::: DATA RECORDS :::

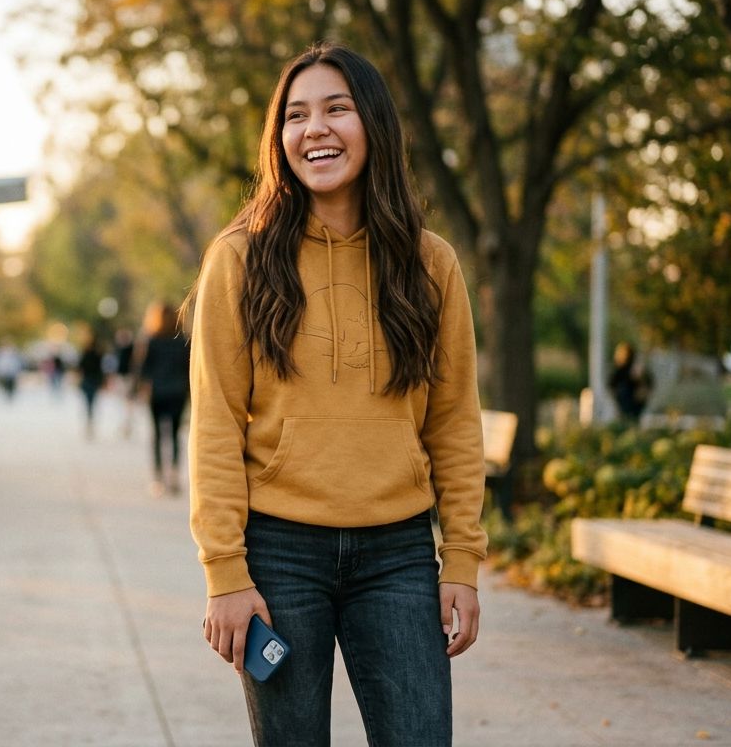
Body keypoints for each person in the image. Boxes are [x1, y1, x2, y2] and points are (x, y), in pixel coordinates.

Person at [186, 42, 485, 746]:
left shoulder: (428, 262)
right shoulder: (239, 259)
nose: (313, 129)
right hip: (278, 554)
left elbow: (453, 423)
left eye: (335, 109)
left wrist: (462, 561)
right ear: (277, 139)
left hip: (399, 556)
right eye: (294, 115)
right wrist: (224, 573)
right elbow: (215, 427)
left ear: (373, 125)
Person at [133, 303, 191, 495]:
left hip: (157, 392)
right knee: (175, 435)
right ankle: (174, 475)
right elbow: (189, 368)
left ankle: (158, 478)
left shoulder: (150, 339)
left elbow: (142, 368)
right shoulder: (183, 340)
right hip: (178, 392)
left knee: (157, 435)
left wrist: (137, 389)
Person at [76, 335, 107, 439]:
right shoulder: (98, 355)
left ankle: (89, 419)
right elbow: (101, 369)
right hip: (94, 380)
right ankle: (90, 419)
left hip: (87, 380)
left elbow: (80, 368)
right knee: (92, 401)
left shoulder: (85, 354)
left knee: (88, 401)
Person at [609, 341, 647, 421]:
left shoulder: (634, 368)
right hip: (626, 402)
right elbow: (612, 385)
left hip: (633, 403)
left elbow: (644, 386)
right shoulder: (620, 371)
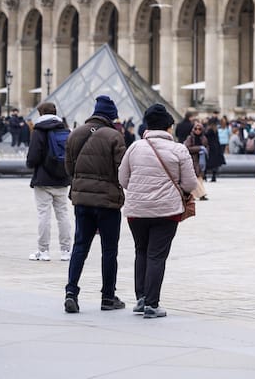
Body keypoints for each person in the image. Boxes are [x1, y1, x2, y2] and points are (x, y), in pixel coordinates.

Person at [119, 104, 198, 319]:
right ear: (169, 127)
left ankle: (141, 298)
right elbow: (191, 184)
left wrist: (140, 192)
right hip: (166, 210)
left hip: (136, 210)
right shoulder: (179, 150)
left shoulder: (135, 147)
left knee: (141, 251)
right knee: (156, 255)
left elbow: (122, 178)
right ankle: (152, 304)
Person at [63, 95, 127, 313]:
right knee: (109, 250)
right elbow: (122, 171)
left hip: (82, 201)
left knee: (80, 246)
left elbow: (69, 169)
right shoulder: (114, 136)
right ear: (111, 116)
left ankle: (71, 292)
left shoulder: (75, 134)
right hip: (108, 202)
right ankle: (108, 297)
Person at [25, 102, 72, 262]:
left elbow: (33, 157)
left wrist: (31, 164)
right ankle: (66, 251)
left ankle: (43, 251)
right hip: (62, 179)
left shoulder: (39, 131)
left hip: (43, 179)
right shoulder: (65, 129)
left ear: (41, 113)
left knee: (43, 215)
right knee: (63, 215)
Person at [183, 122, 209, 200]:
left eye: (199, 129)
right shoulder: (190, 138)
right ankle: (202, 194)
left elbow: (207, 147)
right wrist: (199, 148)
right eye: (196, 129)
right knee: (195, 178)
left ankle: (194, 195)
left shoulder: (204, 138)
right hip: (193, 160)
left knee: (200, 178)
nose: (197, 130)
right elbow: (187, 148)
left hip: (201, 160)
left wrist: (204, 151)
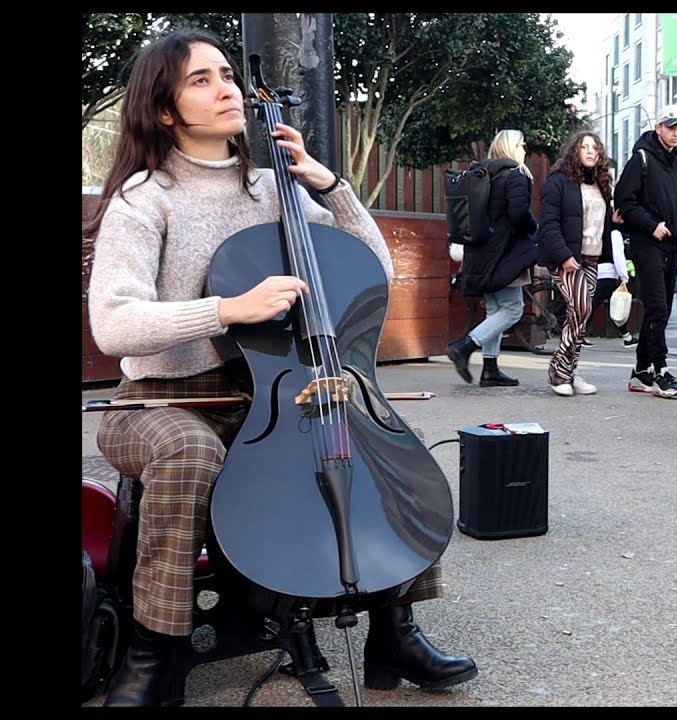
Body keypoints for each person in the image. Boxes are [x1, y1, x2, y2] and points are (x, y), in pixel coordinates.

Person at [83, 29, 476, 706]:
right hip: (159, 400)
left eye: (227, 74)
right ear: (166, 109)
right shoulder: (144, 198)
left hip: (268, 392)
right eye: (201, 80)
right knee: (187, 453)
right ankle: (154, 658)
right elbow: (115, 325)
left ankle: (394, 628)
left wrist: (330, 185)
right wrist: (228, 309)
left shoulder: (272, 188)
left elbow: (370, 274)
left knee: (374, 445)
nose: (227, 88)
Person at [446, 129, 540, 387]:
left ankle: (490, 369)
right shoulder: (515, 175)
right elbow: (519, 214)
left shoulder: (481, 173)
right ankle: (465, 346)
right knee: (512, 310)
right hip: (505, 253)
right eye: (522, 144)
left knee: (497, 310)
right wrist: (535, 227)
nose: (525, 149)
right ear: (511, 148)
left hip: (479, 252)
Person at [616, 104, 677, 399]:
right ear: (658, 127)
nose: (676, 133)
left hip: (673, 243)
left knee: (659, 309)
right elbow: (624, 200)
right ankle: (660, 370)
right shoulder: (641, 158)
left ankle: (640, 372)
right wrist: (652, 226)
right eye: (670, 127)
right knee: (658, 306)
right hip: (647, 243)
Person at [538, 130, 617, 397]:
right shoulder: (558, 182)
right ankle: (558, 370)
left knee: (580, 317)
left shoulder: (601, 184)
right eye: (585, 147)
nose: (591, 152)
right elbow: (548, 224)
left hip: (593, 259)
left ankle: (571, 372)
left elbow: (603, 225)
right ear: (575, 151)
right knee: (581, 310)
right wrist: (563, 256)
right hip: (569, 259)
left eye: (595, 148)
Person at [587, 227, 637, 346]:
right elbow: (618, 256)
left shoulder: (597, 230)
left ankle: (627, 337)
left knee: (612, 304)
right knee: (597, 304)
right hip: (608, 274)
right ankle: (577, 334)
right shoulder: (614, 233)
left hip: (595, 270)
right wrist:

:::

*TASK*
The finished copy should match the data above word for word and contain no pictures.

*ANSWER TO THE EXERCISE*
Body keypoints for each person in the image. Boxes are [x1, y1, x2, y2] and points are (x, y), in pixel coordinates.

Person at [186, 42, 485, 746]:
left shoulder: (428, 262)
right shoulder: (239, 259)
nose: (313, 129)
right hip: (278, 554)
left elbow: (453, 423)
left eye: (335, 109)
left wrist: (462, 561)
right ear: (277, 139)
left hip: (399, 556)
right eye: (294, 115)
right wrist: (224, 573)
right elbow: (215, 427)
left ear: (373, 125)
Person at [133, 303, 191, 495]:
left hip: (157, 392)
right knee: (175, 435)
right ankle: (174, 475)
right elbow: (189, 368)
left ankle: (158, 478)
left shoulder: (150, 339)
left elbow: (142, 368)
right shoulder: (183, 340)
right hip: (178, 392)
left knee: (157, 435)
left wrist: (137, 389)
Person at [76, 335, 107, 439]:
right shoulder: (98, 355)
left ankle: (89, 419)
right elbow: (101, 369)
right hip: (94, 380)
right ankle: (90, 419)
left hip: (87, 380)
left elbow: (80, 368)
right knee: (92, 401)
left shoulder: (85, 354)
left knee: (88, 401)
Person at [609, 341, 647, 421]:
left shoulder: (634, 368)
right hip: (626, 402)
right elbow: (612, 385)
left hip: (633, 403)
left elbow: (644, 386)
right shoulder: (620, 371)
Body keypoints for each person in the image. Boxes are [x1, y1, x2, y2] and points are (x, y), in pixel coordinates.

Person at [119, 104, 198, 319]:
right ear: (169, 127)
left ankle: (141, 298)
right elbow: (191, 184)
left wrist: (140, 192)
right hip: (166, 210)
left hip: (136, 210)
right shoulder: (179, 150)
left shoulder: (135, 147)
left knee: (141, 251)
right knee: (156, 255)
left elbow: (122, 178)
right ankle: (152, 304)
Person at [63, 95, 127, 313]:
right knee: (109, 250)
right elbow: (122, 171)
left hip: (82, 201)
left knee: (80, 246)
left elbow: (69, 169)
right shoulder: (114, 136)
right ear: (111, 116)
left ankle: (71, 292)
left shoulder: (75, 134)
right hip: (108, 202)
right ankle: (108, 297)
Person at [25, 102, 72, 262]:
left elbow: (33, 157)
left wrist: (31, 164)
right ankle: (66, 251)
left ankle: (43, 251)
right hip: (62, 179)
left shoulder: (39, 131)
left hip: (43, 179)
right shoulder: (65, 129)
left ear: (41, 113)
left knee: (43, 215)
right knee: (63, 215)
Person at [183, 122, 209, 200]:
left eye: (199, 129)
right shoulder: (190, 138)
right ankle: (202, 194)
left elbow: (207, 147)
right wrist: (199, 148)
right eye: (196, 129)
right knee: (195, 178)
left ankle: (194, 195)
left shoulder: (204, 138)
right hip: (193, 160)
left knee: (200, 178)
nose: (197, 130)
right elbow: (187, 148)
left hip: (201, 160)
left wrist: (204, 151)
Body keypoints for each person in the image. Boxes are [x1, y1, x2, y2] and points are (x, y), in pixel coordinates.

Person at [83, 29, 476, 706]:
right hip: (159, 400)
left eye: (227, 74)
right ear: (166, 109)
right shoulder: (144, 198)
left hip: (268, 392)
right eye: (201, 80)
right knee: (187, 453)
right ankle: (154, 658)
right elbow: (115, 325)
left ankle: (394, 628)
left wrist: (330, 185)
right wrist: (228, 309)
left shoulder: (272, 188)
left elbow: (370, 274)
left knee: (374, 445)
nose: (227, 88)
Person at [446, 129, 540, 387]:
left ankle: (490, 369)
right shoulder: (515, 175)
right elbow: (519, 214)
left shoulder: (481, 173)
right ankle: (465, 346)
right knee: (512, 310)
right hip: (505, 253)
right eye: (522, 144)
left knee: (497, 310)
right wrist: (535, 227)
nose: (525, 149)
right ear: (511, 148)
left hip: (479, 252)
Person at [616, 104, 677, 399]:
right ear: (658, 127)
nose: (676, 133)
left hip: (673, 243)
left knee: (659, 309)
right elbow: (624, 200)
right ankle: (660, 370)
right shoulder: (641, 158)
left ankle: (640, 372)
right wrist: (652, 226)
right eye: (670, 127)
right knee: (658, 306)
right hip: (647, 243)
Person at [538, 130, 617, 397]:
right shoulder: (558, 182)
right ankle: (558, 370)
left knee: (580, 317)
left shoulder: (601, 184)
right eye: (585, 147)
nose: (591, 152)
right elbow: (548, 224)
left hip: (593, 259)
left ankle: (571, 372)
left elbow: (603, 225)
right ear: (575, 151)
right knee: (581, 310)
right wrist: (563, 256)
right hip: (569, 259)
left eye: (595, 148)
Person at [587, 227, 637, 346]:
right elbow: (618, 256)
left shoulder: (597, 230)
left ankle: (627, 337)
left knee: (612, 304)
right knee: (597, 304)
right hip: (608, 274)
right ankle: (577, 334)
right shoulder: (614, 233)
left hip: (595, 270)
right wrist:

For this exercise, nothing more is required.